In my opinion, the number of users which will be willing to configure their anti-SPIT rules is in the low single digit percents. A good number might cope with a single knob with five positions ranging from “open” to “restrictive”, but a significant number of users just will not be able to do any configuration on their side. (This of course also depends on the answer to the first question.) Just imagine that you might be replacing the phone your grandmother uses. Don’t assume Web-access (let alone web-savviness) at the user side.

(I wouldn’t even assume SIP to the UA. Just because a PBX or a telco accepts calls via SIP, it doesn’t mean the phone itself is using SIP. For example, our PBX at nic.at uses H.323 internally, but is SIP (+ENUM) enabled when talking to the outside world. Or think of Asterisk installations with IAX phones.)

Third question: Why do we hope that this framework can address the (potential) SPIT-problem and why wouldn’t it also be applicable to e-mail and IM? Maybe there is a good answer to this, e.g. the legacy deployment, strong identity, communication structure (few big players vs. lots of small systems), …

What are really the differences? If the same principles also apply to email, then why don’t we formulate the solution in a more protocol independent way? Wouldn’t it be a lot better to have a generic RUCUS framework, covering both SMTP and SIP and whatever else might be needed?

Applying the same logic to email is also a good reality-check with regards to deployment. I see this as a good “defend your thesis” – question.

Forth questions: What is the 0-hypothesis? SPIT or Legit? Or is this completely left to the user’s preference?

Most of the proposed criteria are indications for legit calls (hashcash, payment-at risk, ID, captcha) which only make sense if the default action is “block”. This means that plain old SIP is likely to be blocked. Is this correct?

Question 5: The list of proposed anti-spit mechanisms is quite long, and if a positive handshake using one of these is needed (e.g. payment-at-risk) to let the call proceed, then what happens if sender and receiver support disjunct sets of algorithms? Bad luck, call blocked?

What does this imply for the introduction of new algorithms? At what point can I as a user start to require a RFC9999-style reputation score > 42? What happens if some of the larger operators don’t support that? Can I afford to block them? Do I have to manually whitelist them? Given that, what’s their incentive to actually implement RFC9999?
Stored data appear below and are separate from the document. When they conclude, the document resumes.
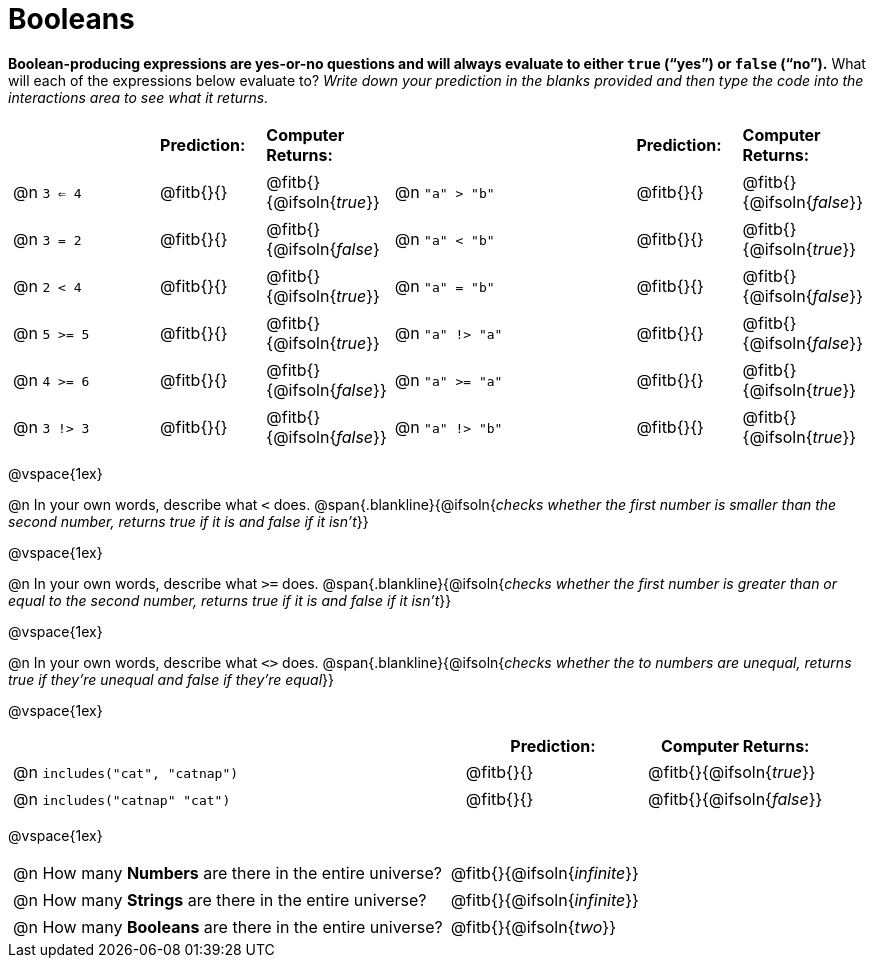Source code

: = Booleans

*Boolean-producing expressions are yes-or-no questions and will always evaluate to either `true` (“yes”) or `false` (“no”).* What will each of the expressions below evaluate to? _Write down your prediction in the blanks provided and then type the code into the interactions area to see what it returns._

++++
<style>
/** fitb CSS experiment **/
#content td p { display: table; width: 100%; }
#content td .fitb { display: table-cell; width: 90%; }
#content td {padding-bottom: 0px !important;}
#content table .autonum::after { content: ')'; }
</style>
++++


[.table1, cols="3,.>2,.>2,5,.>2,.>2", frame="none", grid="none", stripes="none"]
|===
|								    		| *Prediction:*	| *Computer Returns:*
|                                			| *Prediction:*	| *Computer Returns:*

|@n  `3 <= 4`    		| @fitb{}{}  | @fitb{}{@ifsoln{_true_}}
|@n  `"a" > "b"` 		| @fitb{}{}  | @fitb{}{@ifsoln{_false_}}

|@n  `3 = 2`				| @fitb{}{}	| @fitb{}{@ifsoln{_false_}
|@n  `"a" < "b"`			| @fitb{}{}	| @fitb{}{@ifsoln{_true_}}

|@n  `2 < 4`				| @fitb{}{}	| @fitb{}{@ifsoln{_true_}}
|@n  `"a" = "b"`			| @fitb{}{}	| @fitb{}{@ifsoln{_false_}}

|@n  `5 >= 5`			| @fitb{}{}	| @fitb{}{@ifsoln{_true_}}
|@n  `"a" !> "a"`		| @fitb{}{}	| @fitb{}{@ifsoln{_false_}}

|@n  `4 >= 6`			| @fitb{}{}	| @fitb{}{@ifsoln{_false_}}
|@n  `"a" >= "a"`		| @fitb{}{}	| @fitb{}{@ifsoln{_true_}}


|@n  `3 !> 3`			| @fitb{}{}	| @fitb{}{@ifsoln{_false_}}
|@n  `"a" !> "b"`		| @fitb{}{}	| @fitb{}{@ifsoln{_true_}}
|===

@vspace{1ex}

@n In your own words, describe what `<` does.
@span{.blankline}{@ifsoln{_checks whether the first number is smaller than the second number, returns true if it is and false if it isn't_}}

@vspace{1ex}

@n In your own words, describe what `>=` does.
@span{.blankline}{@ifsoln{_checks whether the first number is greater than or equal to the second number, returns true if it is and false if it isn't_}}

@vspace{1ex}

@n In your own words, describe what `<>` does.
@span{.blankline}{@ifsoln{_checks whether the to numbers are unequal, returns true if they're unequal and false if they're equal_}}

@vspace{1ex}

[cols="5, .>2, .>2", frame="none", grid="none", stripes="none"]
|===
|															 | *Prediction:*	| *Computer Returns:*

|@n `includes("cat", "catnap")`  | @fitb{}{}		| @fitb{}{@ifsoln{_true_}}
|@n `includes("catnap" "cat")`	 | @fitb{}{}		| @fitb{}{@ifsoln{_false_}}
|===

@vspace{1ex}

[cols=".>10, .>6", frame="none", stripes="none", grid="none"]
|===
|@n How many *Numbers* are there in the entire universe? 	| @fitb{}{@ifsoln{_infinite_}}
|@n How many *Strings* are there in the entire universe?	| @fitb{}{@ifsoln{_infinite_}}
|@n How many *Booleans* are there in the entire universe?	| @fitb{}{@ifsoln{_two_}}
|===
5a) The most effective SPIT-prevention methods (except whitelists) will be those which make the sender to put something valuable on the table when placing a call. That can be a reputation score, some payment-at-risk scheme, or plain old termination fees (which are marvelously effective against SPIT).

For any scheme which involves real money, some sort of contractual relation must exist between the parties (at minimum, via some common settlement platform), which significantly raises the chance that both parties do not find a common method. Such methods might thus work between larger enterprises and telcos, but I strongly doubt that these schemes can work in a communication structure which resembles the e-mail world.